- [EXTRACTED ENTRIES]:
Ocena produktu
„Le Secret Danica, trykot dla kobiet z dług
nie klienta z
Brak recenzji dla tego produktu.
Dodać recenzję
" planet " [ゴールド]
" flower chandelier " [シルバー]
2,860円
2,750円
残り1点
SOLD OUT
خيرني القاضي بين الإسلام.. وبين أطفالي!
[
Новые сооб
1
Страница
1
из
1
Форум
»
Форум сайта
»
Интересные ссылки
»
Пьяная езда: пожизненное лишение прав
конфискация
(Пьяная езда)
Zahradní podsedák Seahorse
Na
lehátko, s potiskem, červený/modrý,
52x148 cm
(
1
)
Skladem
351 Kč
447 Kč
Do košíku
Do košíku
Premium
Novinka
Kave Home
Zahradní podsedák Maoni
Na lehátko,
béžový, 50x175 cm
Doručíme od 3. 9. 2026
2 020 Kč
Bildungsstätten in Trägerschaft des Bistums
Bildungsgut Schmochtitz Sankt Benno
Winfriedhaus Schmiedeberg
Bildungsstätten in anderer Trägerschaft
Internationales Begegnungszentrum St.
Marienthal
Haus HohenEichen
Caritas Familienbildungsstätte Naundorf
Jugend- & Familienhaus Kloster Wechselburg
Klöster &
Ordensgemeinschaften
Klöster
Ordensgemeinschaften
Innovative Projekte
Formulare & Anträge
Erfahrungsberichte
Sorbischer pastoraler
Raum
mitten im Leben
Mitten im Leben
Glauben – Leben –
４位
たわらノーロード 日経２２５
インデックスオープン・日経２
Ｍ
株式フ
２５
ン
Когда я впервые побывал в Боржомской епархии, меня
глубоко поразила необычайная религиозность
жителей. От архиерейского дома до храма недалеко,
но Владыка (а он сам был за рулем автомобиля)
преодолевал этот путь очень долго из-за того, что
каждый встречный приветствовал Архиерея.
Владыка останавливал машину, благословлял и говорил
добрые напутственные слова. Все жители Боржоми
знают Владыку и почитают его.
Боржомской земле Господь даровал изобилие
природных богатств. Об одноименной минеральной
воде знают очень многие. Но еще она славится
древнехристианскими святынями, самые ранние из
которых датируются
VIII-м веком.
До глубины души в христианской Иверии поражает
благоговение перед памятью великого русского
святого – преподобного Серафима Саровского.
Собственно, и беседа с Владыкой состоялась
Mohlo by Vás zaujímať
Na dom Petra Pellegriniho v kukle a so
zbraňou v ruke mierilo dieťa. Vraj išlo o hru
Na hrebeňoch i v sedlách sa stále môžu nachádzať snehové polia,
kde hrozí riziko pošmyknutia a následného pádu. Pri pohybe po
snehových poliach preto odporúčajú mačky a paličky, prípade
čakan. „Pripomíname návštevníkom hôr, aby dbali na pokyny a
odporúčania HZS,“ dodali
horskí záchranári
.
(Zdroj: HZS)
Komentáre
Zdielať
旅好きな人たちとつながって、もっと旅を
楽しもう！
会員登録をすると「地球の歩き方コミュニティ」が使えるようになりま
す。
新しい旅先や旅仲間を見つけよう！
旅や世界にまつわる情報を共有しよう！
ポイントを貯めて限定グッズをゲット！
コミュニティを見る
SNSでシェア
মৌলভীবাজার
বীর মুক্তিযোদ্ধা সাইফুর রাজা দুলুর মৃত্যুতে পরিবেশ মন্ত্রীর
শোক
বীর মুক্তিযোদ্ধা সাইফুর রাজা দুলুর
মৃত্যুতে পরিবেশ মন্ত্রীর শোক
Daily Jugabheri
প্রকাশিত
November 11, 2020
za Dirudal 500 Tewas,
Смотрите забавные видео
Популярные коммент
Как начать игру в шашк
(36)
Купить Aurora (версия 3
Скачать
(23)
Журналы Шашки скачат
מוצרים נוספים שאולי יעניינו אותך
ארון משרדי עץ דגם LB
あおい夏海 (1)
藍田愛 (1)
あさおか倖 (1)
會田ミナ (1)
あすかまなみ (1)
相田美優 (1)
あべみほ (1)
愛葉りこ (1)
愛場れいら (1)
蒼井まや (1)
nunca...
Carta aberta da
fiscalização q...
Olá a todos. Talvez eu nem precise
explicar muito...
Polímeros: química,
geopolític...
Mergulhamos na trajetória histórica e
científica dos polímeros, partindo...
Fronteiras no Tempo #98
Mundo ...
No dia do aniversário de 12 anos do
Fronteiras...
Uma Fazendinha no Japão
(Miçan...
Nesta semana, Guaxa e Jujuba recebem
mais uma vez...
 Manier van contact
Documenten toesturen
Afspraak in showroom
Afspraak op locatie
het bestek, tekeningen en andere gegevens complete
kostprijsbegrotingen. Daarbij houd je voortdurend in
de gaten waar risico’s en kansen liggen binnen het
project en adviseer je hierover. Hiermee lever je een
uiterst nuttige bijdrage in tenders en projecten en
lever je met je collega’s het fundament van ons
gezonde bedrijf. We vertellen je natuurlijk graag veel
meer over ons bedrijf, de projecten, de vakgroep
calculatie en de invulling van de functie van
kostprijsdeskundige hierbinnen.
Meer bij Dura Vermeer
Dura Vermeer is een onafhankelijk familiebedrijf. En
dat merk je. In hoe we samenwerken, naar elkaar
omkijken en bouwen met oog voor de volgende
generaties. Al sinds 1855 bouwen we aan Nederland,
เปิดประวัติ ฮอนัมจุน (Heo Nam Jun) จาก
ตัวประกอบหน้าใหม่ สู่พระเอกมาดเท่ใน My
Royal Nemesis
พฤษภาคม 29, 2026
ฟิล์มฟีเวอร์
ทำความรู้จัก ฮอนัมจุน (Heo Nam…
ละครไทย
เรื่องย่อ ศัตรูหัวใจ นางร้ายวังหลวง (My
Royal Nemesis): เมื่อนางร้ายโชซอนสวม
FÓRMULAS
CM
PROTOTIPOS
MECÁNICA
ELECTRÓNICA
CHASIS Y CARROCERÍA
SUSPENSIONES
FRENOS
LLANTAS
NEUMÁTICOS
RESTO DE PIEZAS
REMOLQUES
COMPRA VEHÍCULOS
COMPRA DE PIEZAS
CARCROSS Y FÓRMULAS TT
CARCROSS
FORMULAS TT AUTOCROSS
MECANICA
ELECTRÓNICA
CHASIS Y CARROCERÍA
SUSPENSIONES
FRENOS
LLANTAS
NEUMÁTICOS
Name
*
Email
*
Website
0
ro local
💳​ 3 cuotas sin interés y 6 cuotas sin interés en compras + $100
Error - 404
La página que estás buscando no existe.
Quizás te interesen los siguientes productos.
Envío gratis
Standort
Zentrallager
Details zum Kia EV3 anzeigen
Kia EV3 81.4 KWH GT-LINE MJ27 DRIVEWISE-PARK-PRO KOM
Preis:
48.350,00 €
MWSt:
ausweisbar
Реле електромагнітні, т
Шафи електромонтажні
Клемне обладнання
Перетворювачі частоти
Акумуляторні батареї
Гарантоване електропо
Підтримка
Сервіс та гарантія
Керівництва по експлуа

- [EXERCISE]: Each record above is to be given again without any change to its wording.

- [REPLY TO THE EXERCISE]:
Ocena produktu
„Le Secret Danica, trykot dla kobiet z dług
nie klienta z
Brak recenzji dla tego produktu.
Dodać recenzję
" planet " [ゴールド]
" flower chandelier " [シルバー]
2,860円
2,750円
残り1点
SOLD OUT
خيرني القاضي بين الإسلام.. وبين أطفالي!
[
Новые сооб
1
Страница
1
из
1
Форум
»
Форум сайта
»
Интересные ссылки
»
Пьяная езда: пожизненное лишение прав
конфискация
(Пьяная езда)
Zahradní podsedák Seahorse
Na
lehátko, s potiskem, červený/modrý,
52x148 cm
(
1
)
Skladem
351 Kč
447 Kč
Do košíku
Do košíku
Premium
Novinka
Kave Home
Zahradní podsedák Maoni
Na lehátko,
béžový, 50x175 cm
Doručíme od 3. 9. 2026
2 020 Kč
Bildungsstätten in Trägerschaft des Bistums
Bildungsgut Schmochtitz Sankt Benno
Winfriedhaus Schmiedeberg
Bildungsstätten in anderer Trägerschaft
Internationales Begegnungszentrum St.
Marienthal
Haus HohenEichen
Caritas Familienbildungsstätte Naundorf
Jugend- & Familienhaus Kloster Wechselburg
Klöster &
Ordensgemeinschaften
Klöster
Ordensgemeinschaften
Innovative Projekte
Formulare & Anträge
Erfahrungsberichte
Sorbischer pastoraler
Raum
mitten im Leben
Mitten im Leben
Glauben – Leben –
４位
たわらノーロード 日経２２５
インデックスオープン・日経２
Ｍ
株式フ
２５
ン
Когда я впервые побывал в Боржомской епархии, меня
глубоко поразила необычайная религиозность
жителей. От архиерейского дома до храма недалеко,
но Владыка (а он сам был за рулем автомобиля)
преодолевал этот путь очень долго из-за того, что
каждый встречный приветствовал Архиерея.
Владыка останавливал машину, благословлял и говорил
добрые напутственные слова. Все жители Боржоми
знают Владыку и почитают его.
Боржомской земле Господь даровал изобилие
природных богатств. Об одноименной минеральной
воде знают очень многие. Но еще она славится
древнехристианскими святынями, самые ранние из
которых датируются
VIII-м веком.
До глубины души в христианской Иверии поражает
благоговение перед памятью великого русского
святого – преподобного Серафима Саровского.
Собственно, и беседа с Владыкой состоялась
Mohlo by Vás zaujímať
Na dom Petra Pellegriniho v kukle a so
zbraňou v ruke mierilo dieťa. Vraj išlo o hru
Na hrebeňoch i v sedlách sa stále môžu nachádzať snehové polia,
kde hrozí riziko pošmyknutia a následného pádu. Pri pohybe po
snehových poliach preto odporúčajú mačky a paličky, prípade
čakan. „Pripomíname návštevníkom hôr, aby dbali na pokyny a
odporúčania HZS,“ dodali
horskí záchranári
.
(Zdroj: HZS)
Komentáre
Zdielať
旅好きな人たちとつながって、もっと旅を
楽しもう！
会員登録をすると「地球の歩き方コミュニティ」が使えるようになりま
す。
新しい旅先や旅仲間を見つけよう！
旅や世界にまつわる情報を共有しよう！
ポイントを貯めて限定グッズをゲット！
コミュニティを見る
SNSでシェア
মৌলভীবাজার
বীর মুক্তিযোদ্ধা সাইফুর রাজা দুলুর মৃত্যুতে পরিবেশ মন্ত্রীর
শোক
বীর মুক্তিযোদ্ধা সাইফুর রাজা দুলুর
মৃত্যুতে পরিবেশ মন্ত্রীর শোক
Daily Jugabheri
প্রকাশিত
November 11, 2020
za Dirudal 500 Tewas,
Смотрите забавные видео
Популярные коммент
Как начать игру в шашк
(36)
Купить Aurora (версия 3
Скачать
(23)
Журналы Шашки скачат
מוצרים נוספים שאולי יעניינו אותך
ארון משרדי עץ דגם LB
あおい夏海 (1)
藍田愛 (1)
あさおか倖 (1)
會田ミナ (1)
あすかまなみ (1)
相田美優 (1)
あべみほ (1)
愛葉りこ (1)
愛場れいら (1)
蒼井まや (1)
nunca...
Carta aberta da
fiscalização q...
Olá a todos. Talvez eu nem precise
explicar muito...
Polímeros: química,
geopolític...
Mergulhamos na trajetória histórica e
científica dos polímeros, partindo...
Fronteiras no Tempo #98
Mundo ...
No dia do aniversário de 12 anos do
Fronteiras...
Uma Fazendinha no Japão
(Miçan...
Nesta semana, Guaxa e Jujuba recebem
mais uma vez...
 Manier van contact
Documenten toesturen
Afspraak in showroom
Afspraak op locatie
het bestek, tekeningen en andere gegevens complete
kostprijsbegrotingen. Daarbij houd je voortdurend in
de gaten waar risico’s en kansen liggen binnen het
project en adviseer je hierover. Hiermee lever je een
uiterst nuttige bijdrage in tenders en projecten en
lever je met je collega’s het fundament van ons
gezonde bedrijf. We vertellen je natuurlijk graag veel
meer over ons bedrijf, de projecten, de vakgroep
calculatie en de invulling van de functie van
kostprijsdeskundige hierbinnen.
Meer bij Dura Vermeer
Dura Vermeer is een onafhankelijk familiebedrijf. En
dat merk je. In hoe we samenwerken, naar elkaar
omkijken en bouwen met oog voor de volgende
generaties. Al sinds 1855 bouwen we aan Nederland,
เปิดประวัติ ฮอนัมจุน (Heo Nam Jun) จาก
ตัวประกอบหน้าใหม่ สู่พระเอกมาดเท่ใน My
Royal Nemesis
พฤษภาคม 29, 2026
ฟิล์มฟีเวอร์
ทำความรู้จัก ฮอนัมจุน (Heo Nam…
ละครไทย
เรื่องย่อ ศัตรูหัวใจ นางร้ายวังหลวง (My
Royal Nemesis): เมื่อนางร้ายโชซอนสวม
FÓRMULAS
CM
PROTOTIPOS
MECÁNICA
ELECTRÓNICA
CHASIS Y CARROCERÍA
SUSPENSIONES
FRENOS
LLANTAS
NEUMÁTICOS
RESTO DE PIEZAS
REMOLQUES
COMPRA VEHÍCULOS
COMPRA DE PIEZAS
CARCROSS Y FÓRMULAS TT
CARCROSS
FORMULAS TT AUTOCROSS
MECANICA
ELECTRÓNICA
CHASIS Y CARROCERÍA
SUSPENSIONES
FRENOS
LLANTAS
NEUMÁTICOS
Name
*
Email
*
Website
0
ro local
💳​ 3 cuotas sin interés y 6 cuotas sin interés en compras + $100
Error - 404
La página que estás buscando no existe.
Quizás te interesen los siguientes productos.
Envío gratis
Standort
Zentrallager
Details zum Kia EV3 anzeigen
Kia EV3 81.4 KWH GT-LINE MJ27 DRIVEWISE-PARK-PRO KOM
Preis:
48.350,00 €
MWSt:
ausweisbar
Реле електромагнітні, т
Шафи електромонтажні
Клемне обладнання
Перетворювачі частоти
Акумуляторні батареї
Гарантоване електропо
Підтримка
Сервіс та гарантія
Керівництва по експлуа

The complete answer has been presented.